9. Absorber l’augmentation des effectifs. S’il explique l’investissement dans l’enseignement supérieur français de grands acteurs internationaux (rachat du groupe Studialis en 2015 par exemple), le passage d’ici 5 ans du nombre d’étudiants de 2,5 à 3 millions semble aujourd’hui un défi insurmontable pour des universités en mal de financement. Bien sur des mesures sont prises pour mieux orienter les bacheliers mais la volonté de Geneviève Fioraso de créer des filières mieux adaptées aux bacs pros n’a débouché que sur un catalogue de bonnes intentions quand l’objectif de la Stranes de diplômer 60% d’une classe d’âge dans l’enseignement supérieur rend encore plus crucial leur bonne intégration. Et là encore Bernard Ramanantsoa s’interroge : « L’enseignement supérieur ne doit pas servir à réguler le chômage. Ce n’est pas une voie d’attente mais un investissement collectif national ».

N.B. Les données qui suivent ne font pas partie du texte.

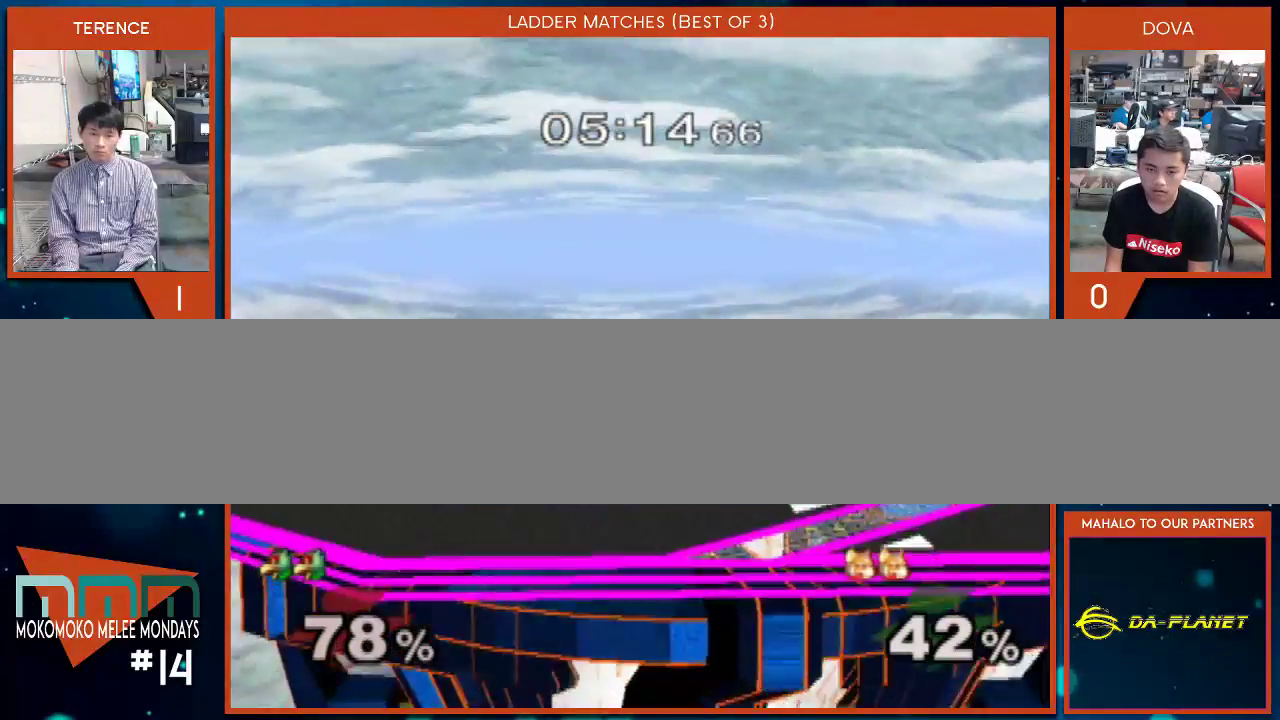
{"buttons": [], "left_stick": "right", "right_stick": "right", "events": [[183, "X", "down"], [217, "X", "up"], [217, "left_stick", "right"], [400, "right_stick", "right"]]}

10. Assurer la sécurité des campus. C’était frappant de voir comment Jean-Loup Salzmann et Thierry Mandon, réunis pour la soirée de fin d’année de la CPU, mettaient chacun en avant le danger que couraient les universités (Jean-Loup Salzmann rappelait le massacre de l’université de Garissa au Kenya, Thierry Mandon insistait sur la « nécessité de sécuriser les campus sans leur enlever leur esprit »). Mais comment sécuriser des campus répartis sur de nombreux bâtiments, ouverts à tous ? Ce n’est pas le moindre enjeu pour les établissements d’enseignement supérieur en 2016.